I could site any number of reports from progressive think tanks, but since those would automatically suspect, I will cite a “billionaire investor.”
Here is a summary from Business Insider of what Howard Marks has said about Trump’s economic and tax plan:
“Howard Marks, the billionaire co-founder of Oaktree Capital Group, thinks Republican presidential nominee Donald Trump is delusional.
“In his latest memo dubbed ‘Political Reality,’ Marks dedicated a section to Trump’s statements on America’s finances.
“’It’s fair to say that [Hillary Clinton] hasn’t been anywhere near as guilty as Trump of defying economic reality on the campaign trail, and that’s my subject here,’ he wrote.
“Here is Marks:
“’[Trump] built his net worth in part by borrowing money and not paying it back, and he seems proud of his companies’ repeated use of bankruptcy as a strategic tool. But Trump doesn’t have an ongoing need to tap the world capital markets, as the U.S. does (he now operates under an asset-lite business model that emphasizes licensing fees rather than asset ownership; perhaps this is because his multiple defaults have caused the credit window to be closed to him). The United States could refuse to pay its debts in full–that’s called “rescheduling” or “default”–but we’d be unlikely to have the same access to the credit markets, and we would certainly cease to enjoy the benefits of a high credit rating and resulting low interest rates.’
“Marks also skewered Trump’s comments on imports and job losses from trade, pointing out that increased tariffs could cause prices to rise for US consumers:
“’As for economic reality, never has Trump said anything like this: “We may be able to increase manufacturing jobs by imposing protective tariffs, but that would require all consumers to pay higher prices for their purchases of goods from abroad.” What would the average American’s everyday shopping experience be if imported goods were barred, discouraged or heavily taxed?’
“He then highlighted the potential impact of Trump’s protectionist policies if other countries responded with their own tariffs, and how his campaign is mainly eyeing people ‘who fear being left behind by globalization’:
“’Further, Trump doesn’t point out that, in response to the adoption of protectionist measures by the U.S., other countries could retaliate with increased tariffs on U.S.-made goods, costing some Americans their jobs. Here’s what Moody’s Analytics says about his original economic agenda (I haven’t yet seen analysis of the plan he announced on August 8):
“’Broadly, Mr. Trump’s economic proposals would result in a more isolated U.S. economy. Cross-border trade and immigration will be significantly diminished, and with less trade and immigration, foreign direct investment will also be reduced.

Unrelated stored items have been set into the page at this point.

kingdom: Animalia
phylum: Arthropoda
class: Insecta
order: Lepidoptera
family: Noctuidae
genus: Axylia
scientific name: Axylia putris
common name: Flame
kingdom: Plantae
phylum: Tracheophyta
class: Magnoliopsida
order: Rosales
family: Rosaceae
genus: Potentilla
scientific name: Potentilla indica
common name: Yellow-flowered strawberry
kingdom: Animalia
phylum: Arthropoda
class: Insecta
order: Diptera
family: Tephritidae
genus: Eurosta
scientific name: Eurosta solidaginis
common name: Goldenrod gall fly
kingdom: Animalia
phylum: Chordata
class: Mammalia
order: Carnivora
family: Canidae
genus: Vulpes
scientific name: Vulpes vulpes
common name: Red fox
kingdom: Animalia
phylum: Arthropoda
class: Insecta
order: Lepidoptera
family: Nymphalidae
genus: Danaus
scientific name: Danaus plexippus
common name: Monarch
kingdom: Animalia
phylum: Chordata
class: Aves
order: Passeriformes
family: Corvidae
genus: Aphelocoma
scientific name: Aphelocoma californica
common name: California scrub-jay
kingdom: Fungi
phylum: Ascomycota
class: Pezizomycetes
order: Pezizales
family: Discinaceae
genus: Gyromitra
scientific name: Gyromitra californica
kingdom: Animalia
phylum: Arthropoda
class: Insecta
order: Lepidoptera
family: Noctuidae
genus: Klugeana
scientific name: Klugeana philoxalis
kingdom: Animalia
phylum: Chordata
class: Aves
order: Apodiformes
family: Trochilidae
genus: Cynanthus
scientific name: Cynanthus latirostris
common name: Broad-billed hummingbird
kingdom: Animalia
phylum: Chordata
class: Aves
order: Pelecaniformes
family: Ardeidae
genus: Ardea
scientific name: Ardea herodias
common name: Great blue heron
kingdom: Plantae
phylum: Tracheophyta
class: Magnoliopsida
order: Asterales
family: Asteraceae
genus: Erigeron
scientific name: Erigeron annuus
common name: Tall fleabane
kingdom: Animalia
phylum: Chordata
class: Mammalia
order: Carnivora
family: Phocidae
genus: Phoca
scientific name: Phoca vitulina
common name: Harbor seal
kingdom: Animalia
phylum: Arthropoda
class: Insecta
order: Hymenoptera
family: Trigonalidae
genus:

While globalization has created winners and losers in the U.S. economy in recent decades, it contributes substantially to the ongoing growth of the U.S. economy. Pulling back from globalization, as Mr. Trump is proposing, will thus diminish the nation’s growth prospects.’
“This isn’t the first time Marks has touched on politicians’ tendency to overpromise. He warned in May that readers shouldn’t expect magical solutions to appear.”